Notably, Yardeni warned that these tariffs could act as economic headwinds, exacerbating inflationary pressures and dampening growth. The realization that tariffs are more than just leverage in trade negotiations has led to increasing concerns on Wall Street, further influencing Yardeni’s more cautious market outlook. 

“It has dawned on Wall Street (and us!) that President Trump’s tariffs aren’t negotiating chips to help the US lower tariffs around the world, promoting free trade. They’re trade barriers, triggering other countries to respond in kind, and they jeopardize US inflation and economic growth,” Yardeni said. 

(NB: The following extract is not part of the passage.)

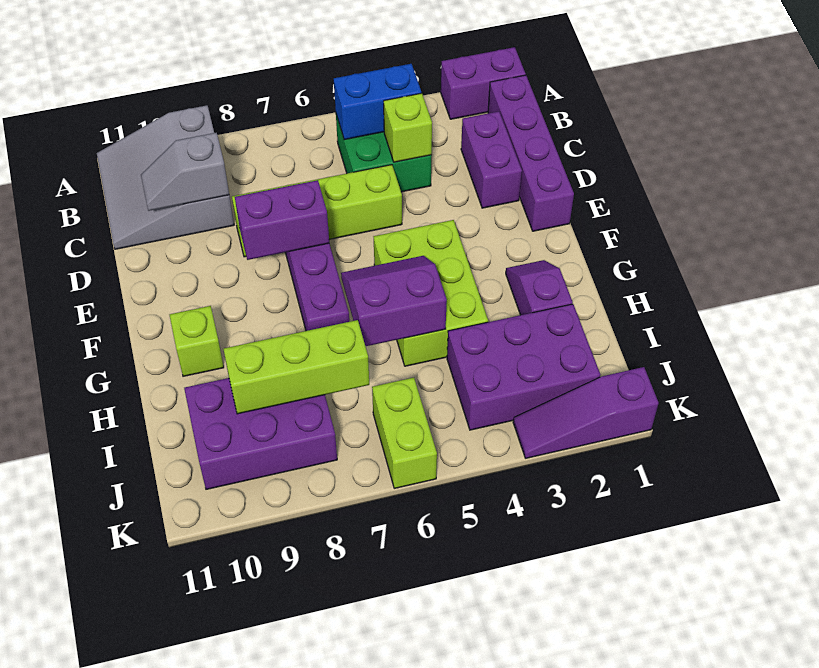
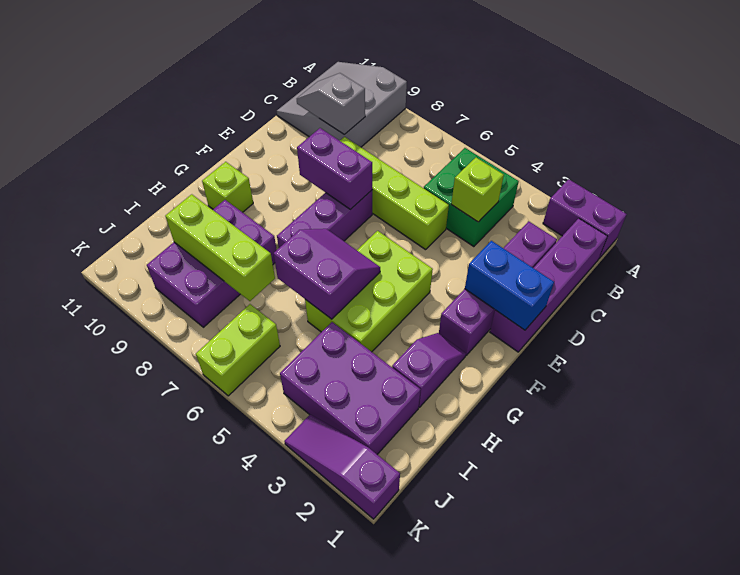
blue brick B4:B5 level 2 -> blue brick E1:E2 level 2
purple brick C2:D2 level 1 -> purple brick C2:F2 level 1
purple brick I8:J10 level 1 -> purple brick H8:J9 level 1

His downgrade follows similar moves by major financial institutions and analysts. For instance, HSBC downgraded U.S. stocks to ‘Neutral’ while upgrading European equities to ‘Overweight’. Banking giant Goldman Sachs also cut its year-end S&P 500 target to 6,200 from 6,500 and trimmed its GDP growth forecast to 1.7%.

Conversely, citing policy uncertainties, financial difficulties, and earnings pressure, Morgan Stanley’s Michael Wilson, according to a Finbold report, anticipates the S&P 500’s to drop to 5,500 and resistance at 6,100 in the first half of 2025.

S&P 500 analysis 

At the close of the last trading session, the index posted its best day of 2025, finding support at 5,500. Indeed, the benchmark gained over 2% to close at 5,638.94, with a total inflow of over $1 trillion on March 14.

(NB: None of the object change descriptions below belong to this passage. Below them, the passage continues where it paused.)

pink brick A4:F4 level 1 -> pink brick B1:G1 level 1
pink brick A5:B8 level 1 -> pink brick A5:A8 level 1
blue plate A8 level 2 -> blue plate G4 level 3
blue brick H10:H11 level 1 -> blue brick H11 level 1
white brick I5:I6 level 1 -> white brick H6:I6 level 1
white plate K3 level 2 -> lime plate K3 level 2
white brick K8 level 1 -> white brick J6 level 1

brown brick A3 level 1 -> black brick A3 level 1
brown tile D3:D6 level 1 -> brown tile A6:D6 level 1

S&P 500 one-day chart. Source: Google Finance

From a technical perspective, a March 15 analysis by Financelot indicated that the S&P 500 is on the edge of a major trend shift. The analysis suggested that a deeper correction could follow if the index breaks below its parabolic trendline, similar to the downturns in 2000 and 2008.

SPX analysis chart. Source: TradingView/FinanceLot

The outlook leveraging the Elliott Wave theory indicates that the S&P 500 may have completed its fifth and final wave of the bullish cycle. If this holds, a corrective phase could be underway, with potential downside targets between 4,800 and 4,200.

Meanwhile, the Relative Strength Index (RSI) is hovering around 60 but has started to decline. If it drops below 50, it would confirm weakening buying pressure and increase the risk of fur her downside.

The index’s uncertainty has recently accelerated with new elements emerging. For instance, the potential U.S. government shutdown has added to market uncertainty, though it may soon be averted.

While past shutdowns had limited impact, broader concerns persist over Trump’s escalating trade war, tariffs, and federal spending cuts at a time when businesses and households report declining confidence, raising fears of an economic slowdown.